I have found that a more holistic look at the incarnation is adding more significant weight to my Christmas celebration this year. I am reveling in the love of God, as usual, but God is also using the incarnation to convict me. He has me asking some pretty pointed questions to myself. Are infrequent incursions into the Roma community really what it looks like to be incarnational? How much of my time spent with the Roma objectifies them as things I seek to change rather than as images of God whom I serve out of love and obedience? If I truly believed in God's power to change the heart even through me, an imperfect vessel, wouldn't I be a lot more optimistic about the likelihood of God's spirit moving through the Roma community? 

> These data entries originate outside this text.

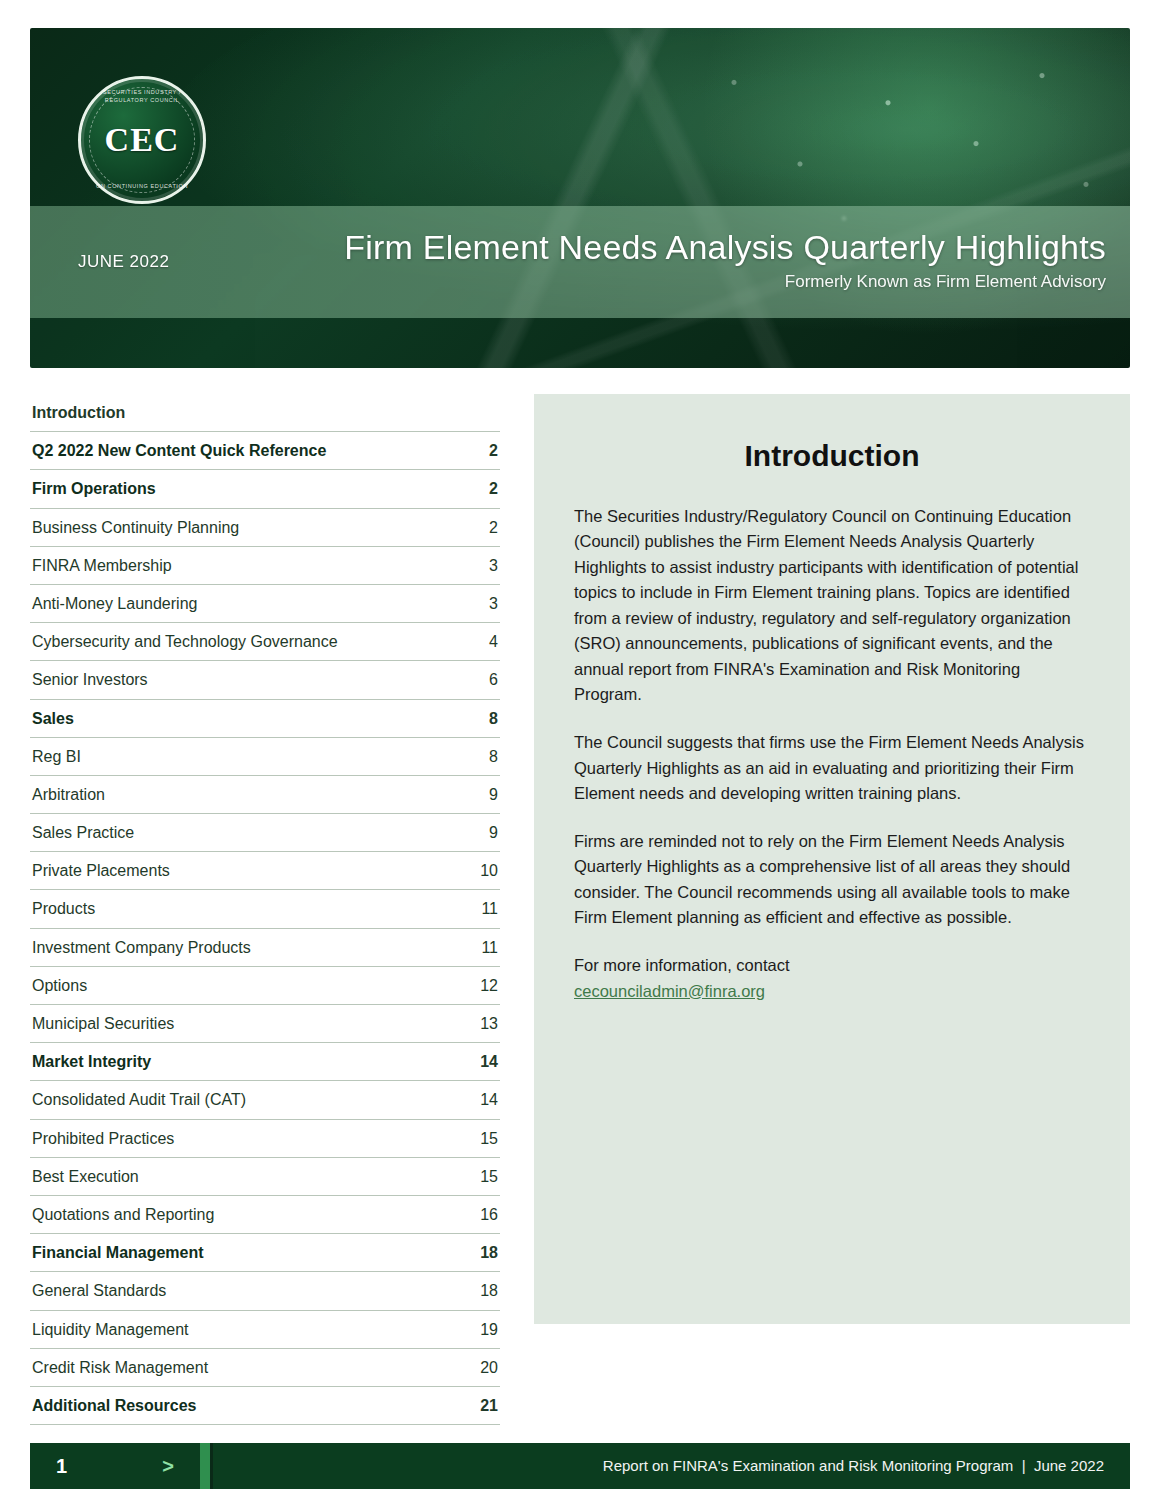Securities Industry / Regulatory Council
CEC
on Continuing Education
JUNE 2022
Firm Element Needs Analysis Quarterly Highlights
Formerly Known as Firm Element Advisory
Introduction
Q2 2022 New Content Quick Reference 2
Firm Operations 2
Business Continuity Planning 2
FINRA Membership 3
Anti-Money Laundering 3
Cybersecurity and Technology Governance 4
Senior Investors 6
Sales 8
Reg BI 8
Arbitration 9
Sales Practice 9
Private Placements 10
Products 11
Investment Company Products 11
Options 12
Municipal Securities 13
Market Integrity 14
Consolidated Audit Trail (CAT) 14
Prohibited Practices 15
Best Execution 15
Quotations and Reporting 16
Financial Management 18
General Standards 18
Liquidity Management 19
Credit Risk Management 20
Additional Resources 21
Introduction
The Securities Industry/Regulatory Council on Continuing Education (Council) publishes the Firm Element Needs Analysis Quarterly Highlights to assist industry participants with identification of potential topics to include in Firm Element training plans. Topics are identified from a review of industry, regulatory and self-regulatory organization (SRO) announcements, publications of significant events, and the annual report from FINRA's Examination and Risk Monitoring Program.
The Council suggests that firms use the Firm Element Needs Analysis Quarterly Highlights as an aid in evaluating and prioritizing their Firm Element needs and developing written training plans.
Firms are reminded not to rely on the Firm Element Needs Analysis Quarterly Highlights as a comprehensive list of all areas they should consider. The Council recommends using all available tools to make Firm Element planning as efficient and effective as possible.
For more information, contact
cecounciladmin@finra.org
1 >
Report on FINRA's Examination and Risk Monitoring Program | June 2022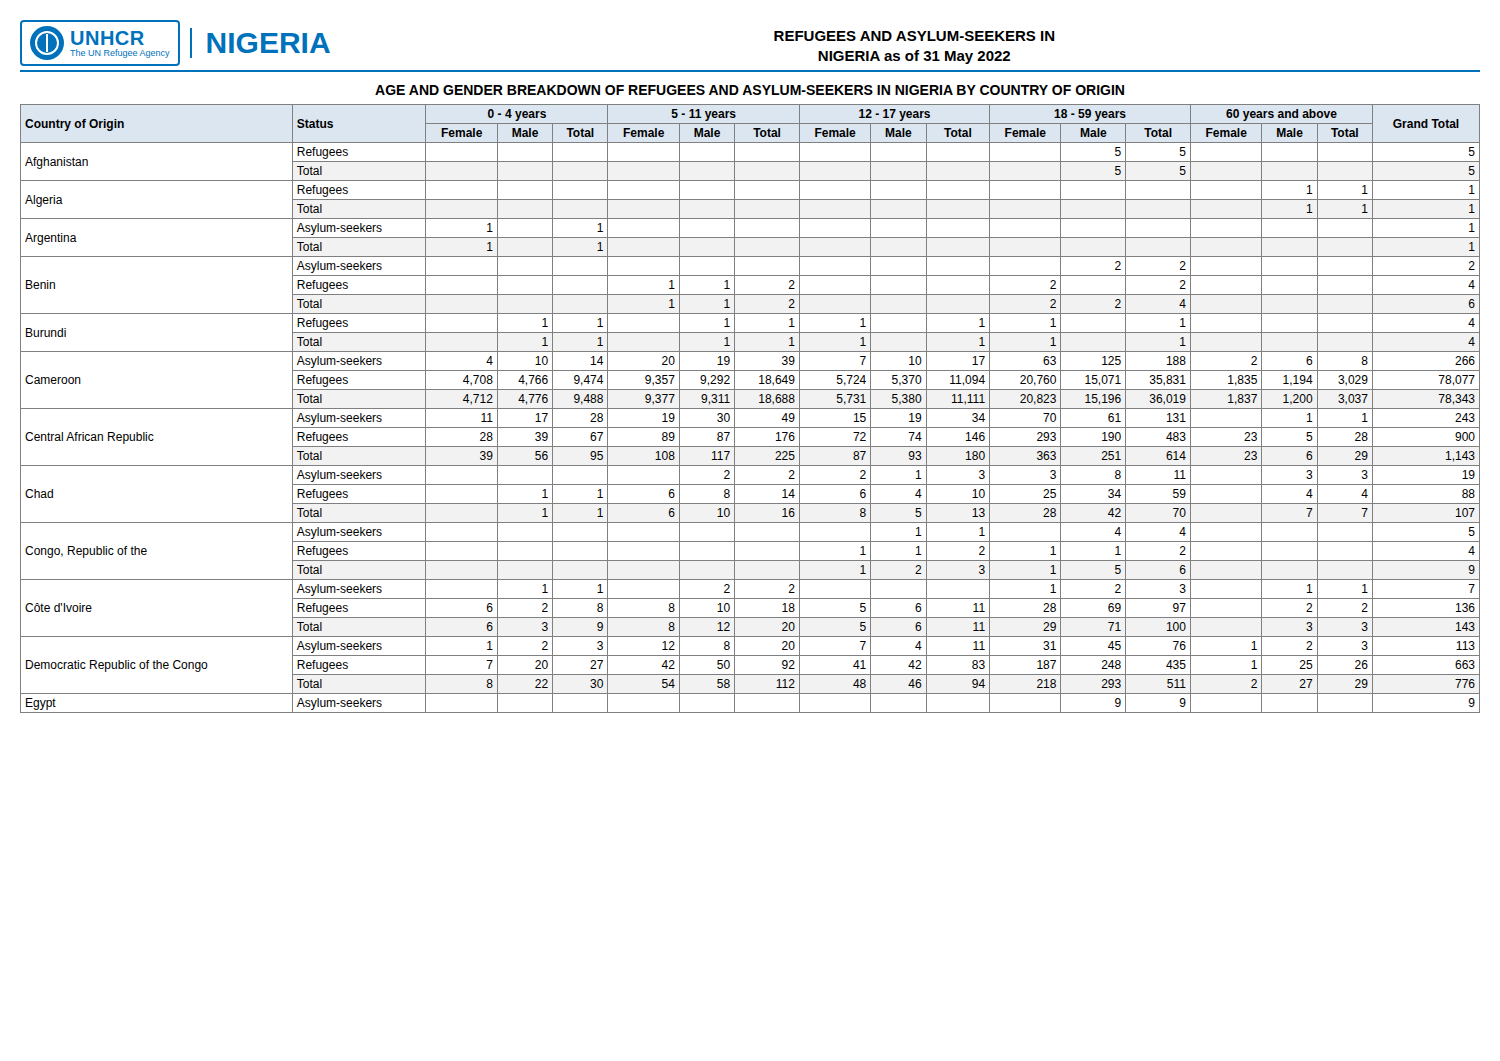UNHCR
The UN Refugee Agency
NIGERIA
REFUGEES AND ASYLUM-SEEKERS IN
NIGERIA as of 31 May 2022
AGE AND GENDER BREAKDOWN OF REFUGEES AND ASYLUM-SEEKERS IN NIGERIA BY COUNTRY OF ORIGIN
| Country of Origin | Status | 0 - 4 years | 5 - 11 years | 12 - 17 years | 18 - 59 years | 60 years and above | Grand Total |
| --- | --- | --- | --- | --- | --- | --- | --- |
| Female | Male | Total | Female | Male | Total | Female | Male | Total | Female | Male | Total | Female | Male | Total |
| Afghanistan | Refugees | | | | | | | | | | | 5 | 5 | | | | 5 |
| Total | | | | | | | | | | | 5 | 5 | | | | 5 |
| Algeria | Refugees | | | | | | | | | | | | | | 1 | 1 | 1 |
| Total | | | | | | | | | | | | | | 1 | 1 | 1 |
| Argentina | Asylum-seekers | 1 | | 1 | | | | | | | | | | | | | 1 |
| Total | 1 | | 1 | | | | | | | | | | | | | 1 |
| Benin | Asylum-seekers | | | | | | | | | | | 2 | 2 | | | | 2 |
| Refugees | | | | 1 | 1 | 2 | | | | 2 | | 2 | | | | 4 |
| Total | | | | 1 | 1 | 2 | | | | 2 | 2 | 4 | | | | 6 |
| Burundi | Refugees | | 1 | 1 | | 1 | 1 | 1 | | 1 | 1 | | 1 | | | | 4 |
| Total | | 1 | 1 | | 1 | 1 | 1 | | 1 | 1 | | 1 | | | | 4 |
| Cameroon | Asylum-seekers | 4 | 10 | 14 | 20 | 19 | 39 | 7 | 10 | 17 | 63 | 125 | 188 | 2 | 6 | 8 | 266 |
| Refugees | 4,708 | 4,766 | 9,474 | 9,357 | 9,292 | 18,649 | 5,724 | 5,370 | 11,094 | 20,760 | 15,071 | 35,831 | 1,835 | 1,194 | 3,029 | 78,077 |
| Total | 4,712 | 4,776 | 9,488 | 9,377 | 9,311 | 18,688 | 5,731 | 5,380 | 11,111 | 20,823 | 15,196 | 36,019 | 1,837 | 1,200 | 3,037 | 78,343 |
| Central African Republic | Asylum-seekers | 11 | 17 | 28 | 19 | 30 | 49 | 15 | 19 | 34 | 70 | 61 | 131 | | 1 | 1 | 243 |
| Refugees | 28 | 39 | 67 | 89 | 87 | 176 | 72 | 74 | 146 | 293 | 190 | 483 | 23 | 5 | 28 | 900 |
| Total | 39 | 56 | 95 | 108 | 117 | 225 | 87 | 93 | 180 | 363 | 251 | 614 | 23 | 6 | 29 | 1,143 |
| Chad | Asylum-seekers | | | | | 2 | 2 | 2 | 1 | 3 | 3 | 8 | 11 | | 3 | 3 | 19 |
| Refugees | | 1 | 1 | 6 | 8 | 14 | 6 | 4 | 10 | 25 | 34 | 59 | | 4 | 4 | 88 |
| Total | | 1 | 1 | 6 | 10 | 16 | 8 | 5 | 13 | 28 | 42 | 70 | | 7 | 7 | 107 |
| Congo, Republic of the | Asylum-seekers | | | | | | | | 1 | 1 | | 4 | 4 | | | | 5 |
| Refugees | | | | | | | 1 | 1 | 2 | 1 | 1 | 2 | | | | 4 |
| Total | | | | | | | 1 | 2 | 3 | 1 | 5 | 6 | | | | 9 |
| Côte d'Ivoire | Asylum-seekers | | 1 | 1 | | 2 | 2 | | | | 1 | 2 | 3 | | 1 | 1 | 7 |
| Refugees | 6 | 2 | 8 | 8 | 10 | 18 | 5 | 6 | 11 | 28 | 69 | 97 | | 2 | 2 | 136 |
| Total | 6 | 3 | 9 | 8 | 12 | 20 | 5 | 6 | 11 | 29 | 71 | 100 | | 3 | 3 | 143 |
| Democratic Republic of the Congo | Asylum-seekers | 1 | 2 | 3 | 12 | 8 | 20 | 7 | 4 | 11 | 31 | 45 | 76 | 1 | 2 | 3 | 113 |
| Refugees | 7 | 20 | 27 | 42 | 50 | 92 | 41 | 42 | 83 | 187 | 248 | 435 | 1 | 25 | 26 | 663 |
| Total | 8 | 22 | 30 | 54 | 58 | 112 | 48 | 46 | 94 | 218 | 293 | 511 | 2 | 27 | 29 | 776 |
| Egypt | Asylum-seekers | | | | | | | | | | | 9 | 9 | | | | 9 |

As we dwell on the incarnation this Christmas season, let's reflect not only on God's love for us, but on all that the incarnation teaches us.  Incarnation is not one moment in history 2,000 years ago. Incarnation is a lifestyle God has prescribed for us from the very beginning - a lifestyle born out of a trust in both his goodness and his sovereignty. It is this faith that Christ, the new and perfect Adam, had when, as Philippians says, he gave every ounce of power and volition he had over to God's plan and purpose. We Christians are new creations called to follow Christ in living incarnationally. We are called to allow God to define good. We are called to be faithful servants who entrust God with the effects of all things, especially when our continuing in faithfulness appears to lead to defeat. For what better proof is there of our God than to show the world that he is both good and sovereign, able to use imperfect, but faithful servants like us to accomplish his purposes? And what greater hope is there for us than to look on our example, Jesus Christ, the firstfruits of God's power and goodness, the demonstration of God's ultimate victory, and the promise of our resurrection? The story of God in the flesh should not merely give us a sense of nostalgic wonder at what was. Rather, it should embolden us to live our lives in faithful obedience to God as we embody his Son to the world through his Spirit today.